Since human survival has at all times depended on either ownership or control of actual physical territory on our planet Earth, that same astronomy served as the simplest way to map out that territory, with maps made to mirror the ever-present and ready-made sky map of the heavens, "as above, so below".
At our Megaliths.net website on megalithic cultures we have written:
"As observed by Alice Cunningham Fletcher (Alice C. Fletcher) in her 1902 publication in the American Anthropologist, there is ample evidence that some ancient cultures, e.g. the Pawnee in Nebraska, geographically located their villages according to patterns seen in stars of the heavens. Fletcher, A. C. (1902), Star Cult Among the Pawnee – A Preliminary Report, American Anthropologist, 4:730–736. doi:10.1525/aa.1902.4.4.02a00050."
To the importance of astronomy for ancient peoples we can add timekeeping, as written some time ago at Curious About Astronomy:
"In ancient times, the practical need for timekeeping and navigation was one of the primary reasons for the study of astronomy. The celestial origins of timekeeping and navigation are still evident."
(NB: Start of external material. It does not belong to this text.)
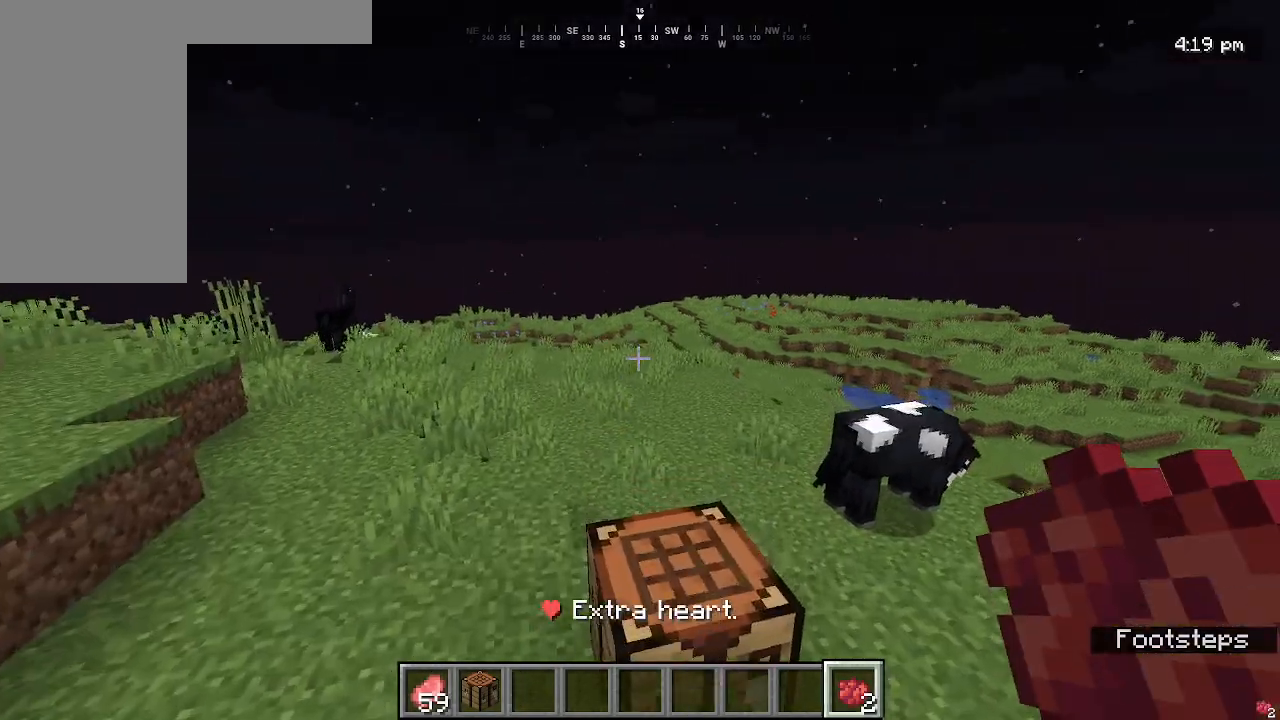
{"keys": ["w"], "mouse": [], "events": []}
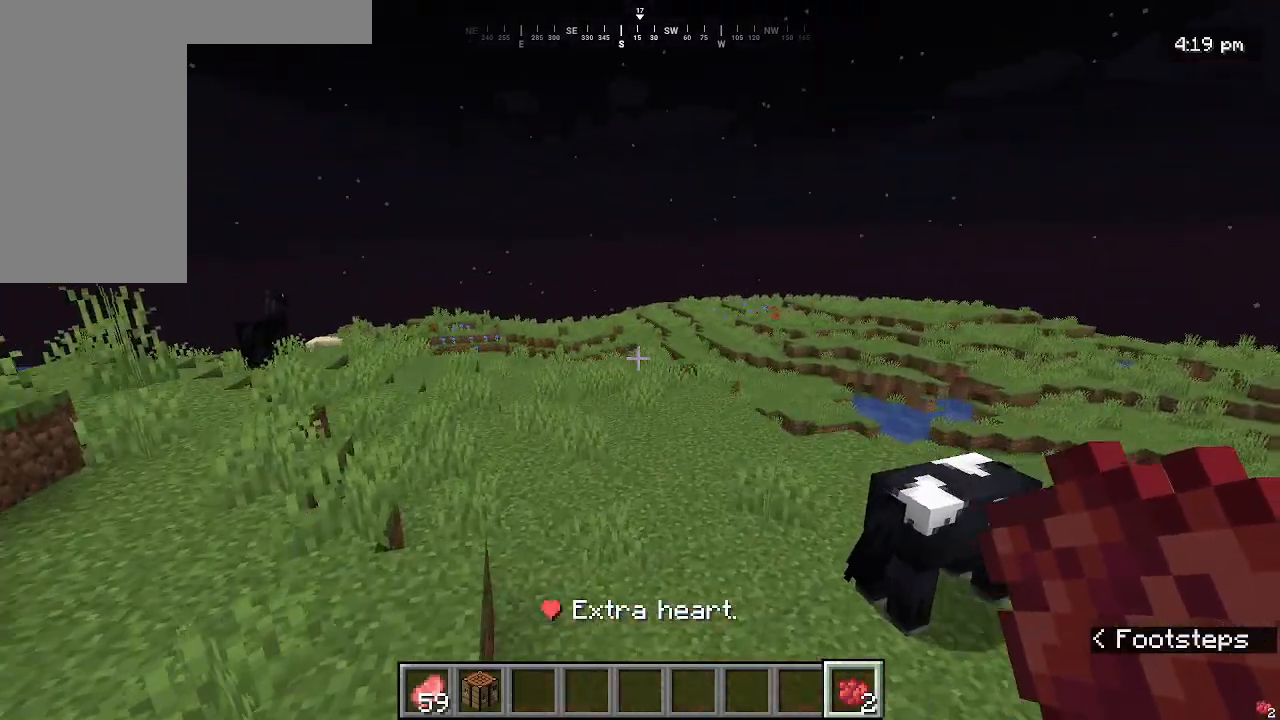
{"keys": ["w"], "mouse": [], "events": []}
In spite of the above observations, anthropologists and archaeologists worldwide generally proceed in their academic work as if the ancients knew more or less nothing of astronomy and, furthermore, placed little or no importance upon it for land survey, navigation, timekeeping and chronology, whereas the probative evidence that we have increasingly found presents exactly the opposite picture.
Astronomy DOMINATED the ancient world, and was in this manner at the root of human legal systems and societies, in mapping land and property on Earth.